Stored dataset items:
▼▼▼
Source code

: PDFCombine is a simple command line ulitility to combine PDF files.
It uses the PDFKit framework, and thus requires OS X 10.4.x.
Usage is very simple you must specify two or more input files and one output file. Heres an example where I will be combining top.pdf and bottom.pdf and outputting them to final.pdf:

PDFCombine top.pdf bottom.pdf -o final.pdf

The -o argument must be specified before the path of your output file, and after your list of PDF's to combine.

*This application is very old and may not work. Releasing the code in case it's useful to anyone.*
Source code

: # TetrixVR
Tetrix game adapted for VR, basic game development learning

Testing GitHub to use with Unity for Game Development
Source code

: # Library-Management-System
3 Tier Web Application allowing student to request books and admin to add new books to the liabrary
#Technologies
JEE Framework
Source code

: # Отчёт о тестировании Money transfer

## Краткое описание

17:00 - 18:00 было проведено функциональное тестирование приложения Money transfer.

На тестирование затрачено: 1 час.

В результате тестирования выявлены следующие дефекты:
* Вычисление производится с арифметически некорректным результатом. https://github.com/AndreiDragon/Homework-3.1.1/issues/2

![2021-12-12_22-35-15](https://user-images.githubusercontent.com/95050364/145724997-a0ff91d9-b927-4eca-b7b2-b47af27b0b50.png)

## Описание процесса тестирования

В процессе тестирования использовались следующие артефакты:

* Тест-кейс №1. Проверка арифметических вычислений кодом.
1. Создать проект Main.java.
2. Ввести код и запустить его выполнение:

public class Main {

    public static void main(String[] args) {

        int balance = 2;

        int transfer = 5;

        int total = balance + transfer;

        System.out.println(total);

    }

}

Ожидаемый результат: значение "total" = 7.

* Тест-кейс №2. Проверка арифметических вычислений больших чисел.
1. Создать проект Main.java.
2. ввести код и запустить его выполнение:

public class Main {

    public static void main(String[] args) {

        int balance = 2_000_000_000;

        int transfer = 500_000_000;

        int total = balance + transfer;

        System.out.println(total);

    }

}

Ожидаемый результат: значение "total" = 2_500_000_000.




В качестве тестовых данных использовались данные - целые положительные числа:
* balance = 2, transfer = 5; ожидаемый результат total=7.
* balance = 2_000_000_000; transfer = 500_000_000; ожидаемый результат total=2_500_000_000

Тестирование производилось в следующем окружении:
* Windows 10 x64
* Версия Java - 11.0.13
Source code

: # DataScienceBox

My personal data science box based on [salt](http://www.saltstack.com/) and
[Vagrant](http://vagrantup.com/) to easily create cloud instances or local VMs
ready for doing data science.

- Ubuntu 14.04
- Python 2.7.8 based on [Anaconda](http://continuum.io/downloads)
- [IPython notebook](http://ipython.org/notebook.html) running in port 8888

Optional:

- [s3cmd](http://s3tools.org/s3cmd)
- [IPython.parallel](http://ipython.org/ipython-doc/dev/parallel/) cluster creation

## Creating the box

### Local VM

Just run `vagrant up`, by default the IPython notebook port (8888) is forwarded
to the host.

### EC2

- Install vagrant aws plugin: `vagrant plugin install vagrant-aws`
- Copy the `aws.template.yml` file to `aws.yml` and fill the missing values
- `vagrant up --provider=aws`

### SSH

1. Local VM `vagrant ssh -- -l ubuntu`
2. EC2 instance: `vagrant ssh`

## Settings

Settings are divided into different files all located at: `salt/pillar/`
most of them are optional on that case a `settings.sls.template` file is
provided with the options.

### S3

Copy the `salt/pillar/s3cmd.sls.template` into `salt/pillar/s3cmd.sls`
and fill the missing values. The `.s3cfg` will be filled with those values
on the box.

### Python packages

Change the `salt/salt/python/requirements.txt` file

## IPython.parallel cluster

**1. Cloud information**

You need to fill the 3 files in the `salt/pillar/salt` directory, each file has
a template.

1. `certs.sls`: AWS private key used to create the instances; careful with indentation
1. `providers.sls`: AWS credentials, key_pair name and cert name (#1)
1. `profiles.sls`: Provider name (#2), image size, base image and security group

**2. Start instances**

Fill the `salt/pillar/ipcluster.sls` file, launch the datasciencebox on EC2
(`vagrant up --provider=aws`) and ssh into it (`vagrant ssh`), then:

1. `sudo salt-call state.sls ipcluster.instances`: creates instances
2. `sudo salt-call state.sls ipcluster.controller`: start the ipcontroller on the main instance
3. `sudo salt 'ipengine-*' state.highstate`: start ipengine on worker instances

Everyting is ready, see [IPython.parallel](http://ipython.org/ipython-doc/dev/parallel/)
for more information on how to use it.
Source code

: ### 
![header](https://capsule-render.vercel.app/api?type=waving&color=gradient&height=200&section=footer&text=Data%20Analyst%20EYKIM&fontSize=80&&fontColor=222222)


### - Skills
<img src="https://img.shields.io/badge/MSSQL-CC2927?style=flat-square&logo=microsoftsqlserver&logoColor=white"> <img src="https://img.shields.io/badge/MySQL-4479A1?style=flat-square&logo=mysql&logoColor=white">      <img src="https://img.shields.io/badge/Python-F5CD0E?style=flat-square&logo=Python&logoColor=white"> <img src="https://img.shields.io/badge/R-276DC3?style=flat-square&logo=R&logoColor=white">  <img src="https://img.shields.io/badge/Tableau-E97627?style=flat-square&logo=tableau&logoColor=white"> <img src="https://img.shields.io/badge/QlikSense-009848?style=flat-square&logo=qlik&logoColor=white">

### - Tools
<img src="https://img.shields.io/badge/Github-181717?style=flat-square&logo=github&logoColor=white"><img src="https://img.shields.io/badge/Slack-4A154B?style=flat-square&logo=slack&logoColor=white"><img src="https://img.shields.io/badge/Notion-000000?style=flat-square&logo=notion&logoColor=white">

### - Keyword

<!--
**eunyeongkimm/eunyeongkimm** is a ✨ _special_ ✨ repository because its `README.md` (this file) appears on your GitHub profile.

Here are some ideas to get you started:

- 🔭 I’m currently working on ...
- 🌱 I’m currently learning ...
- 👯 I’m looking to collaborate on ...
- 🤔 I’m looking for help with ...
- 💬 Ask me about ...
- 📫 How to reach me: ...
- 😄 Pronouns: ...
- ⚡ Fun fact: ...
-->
▲▲▲
Work instructions: All of the data above needs to be written out exactly.

Response to the task:
Source code

: PDFCombine is a simple command line ulitility to combine PDF files.
It uses the PDFKit framework, and thus requires OS X 10.4.x.
Usage is very simple you must specify two or more input files and one output file. Heres an example where I will be combining top.pdf and bottom.pdf and outputting them to final.pdf:

PDFCombine top.pdf bottom.pdf -o final.pdf

The -o argument must be specified before the path of your output file, and after your list of PDF's to combine.

*This application is very old and may not work. Releasing the code in case it's useful to anyone.*
Source code

: # TetrixVR
Tetrix game adapted for VR, basic game development learning

Testing GitHub to use with Unity for Game Development
Source code

: # Library-Management-System
3 Tier Web Application allowing student to request books and admin to add new books to the liabrary
#Technologies
JEE Framework
Source code

: # Отчёт о тестировании Money transfer

## Краткое описание

17:00 - 18:00 было проведено функциональное тестирование приложения Money transfer.

На тестирование затрачено: 1 час.

В результате тестирования выявлены следующие дефекты:
* Вычисление производится с арифметически некорректным результатом. https://github.com/AndreiDragon/Homework-3.1.1/issues/2

![2021-12-12_22-35-15](https://user-images.githubusercontent.com/95050364/145724997-a0ff91d9-b927-4eca-b7b2-b47af27b0b50.png)

## Описание процесса тестирования

В процессе тестирования использовались следующие артефакты:

* Тест-кейс №1. Проверка арифметических вычислений кодом.
1. Создать проект Main.java.
2. Ввести код и запустить его выполнение:

public class Main {

    public static void main(String[] args) {

        int balance = 2;

        int transfer = 5;

        int total = balance + transfer;

        System.out.println(total);

    }

}

Ожидаемый результат: значение "total" = 7.

* Тест-кейс №2. Проверка арифметических вычислений больших чисел.
1. Создать проект Main.java.
2. ввести код и запустить его выполнение:

public class Main {

    public static void main(String[] args) {

        int balance = 2_000_000_000;

        int transfer = 500_000_000;

        int total = balance + transfer;

        System.out.println(total);

    }

}

Ожидаемый результат: значение "total" = 2_500_000_000.




В качестве тестовых данных использовались данные - целые положительные числа:
* balance = 2, transfer = 5; ожидаемый результат total=7.
* balance = 2_000_000_000; transfer = 500_000_000; ожидаемый результат total=2_500_000_000

Тестирование производилось в следующем окружении:
* Windows 10 x64
* Версия Java - 11.0.13
Source code

: # DataScienceBox

My personal data science box based on [salt](http://www.saltstack.com/) and
[Vagrant](http://vagrantup.com/) to easily create cloud instances or local VMs
ready for doing data science.

- Ubuntu 14.04
- Python 2.7.8 based on [Anaconda](http://continuum.io/downloads)
- [IPython notebook](http://ipython.org/notebook.html) running in port 8888

Optional:

- [s3cmd](http://s3tools.org/s3cmd)
- [IPython.parallel](http://ipython.org/ipython-doc/dev/parallel/) cluster creation

## Creating the box

### Local VM

Just run `vagrant up`, by default the IPython notebook port (8888) is forwarded
to the host.

### EC2

- Install vagrant aws plugin: `vagrant plugin install vagrant-aws`
- Copy the `aws.template.yml` file to `aws.yml` and fill the missing values
- `vagrant up --provider=aws`

### SSH

1. Local VM `vagrant ssh -- -l ubuntu`
2. EC2 instance: `vagrant ssh`

## Settings

Settings are divided into different files all located at: `salt/pillar/`
most of them are optional on that case a `settings.sls.template` file is
provided with the options.

### S3

Copy the `salt/pillar/s3cmd.sls.template` into `salt/pillar/s3cmd.sls`
and fill the missing values. The `.s3cfg` will be filled with those values
on the box.

### Python packages

Change the `salt/salt/python/requirements.txt` file

## IPython.parallel cluster

**1. Cloud information**

You need to fill the 3 files in the `salt/pillar/salt` directory, each file has
a template.

1. `certs.sls`: AWS private key used to create the instances; careful with indentation
1. `providers.sls`: AWS credentials, key_pair name and cert name (#1)
1. `profiles.sls`: Provider name (#2), image size, base image and security group

**2. Start instances**

Fill the `salt/pillar/ipcluster.sls` file, launch the datasciencebox on EC2
(`vagrant up --provider=aws`) and ssh into it (`vagrant ssh`), then:

1. `sudo salt-call state.sls ipcluster.instances`: creates instances
2. `sudo salt-call state.sls ipcluster.controller`: start the ipcontroller on the main instance
3. `sudo salt 'ipengine-*' state.highstate`: start ipengine on worker instances

Everyting is ready, see [IPython.parallel](http://ipython.org/ipython-doc/dev/parallel/)
for more information on how to use it.
Source code

: ### 
![header](https://capsule-render.vercel.app/api?type=waving&color=gradient&height=200&section=footer&text=Data%20Analyst%20EYKIM&fontSize=80&&fontColor=222222)


### - Skills
<img src="https://img.shields.io/badge/MSSQL-CC2927?style=flat-square&logo=microsoftsqlserver&logoColor=white"> <img src="https://img.shields.io/badge/MySQL-4479A1?style=flat-square&logo=mysql&logoColor=white">      <img src="https://img.shields.io/badge/Python-F5CD0E?style=flat-square&logo=Python&logoColor=white"> <img src="https://img.shields.io/badge/R-276DC3?style=flat-square&logo=R&logoColor=white">  <img src="https://img.shields.io/badge/Tableau-E97627?style=flat-square&logo=tableau&logoColor=white"> <img src="https://img.shields.io/badge/QlikSense-009848?style=flat-square&logo=qlik&logoColor=white">

### - Tools
<img src="https://img.shields.io/badge/Github-181717?style=flat-square&logo=github&logoColor=white"><img src="https://img.shields.io/badge/Slack-4A154B?style=flat-square&logo=slack&logoColor=white"><img src="https://img.shields.io/badge/Notion-000000?style=flat-square&logo=notion&logoColor=white">

### - Keyword

<!--
**eunyeongkimm/eunyeongkimm** is a ✨ _special_ ✨ repository because its `README.md` (this file) appears on your GitHub profile.

Here are some ideas to get you started:

- 🔭 I’m currently working on ...
- 🌱 I’m currently learning ...
- 👯 I’m looking to collaborate on ...
- 🤔 I’m looking for help with ...
- 💬 Ask me about ...
- 📫 How to reach me: ...
- 😄 Pronouns: ...
- ⚡ Fun fact: ...
-->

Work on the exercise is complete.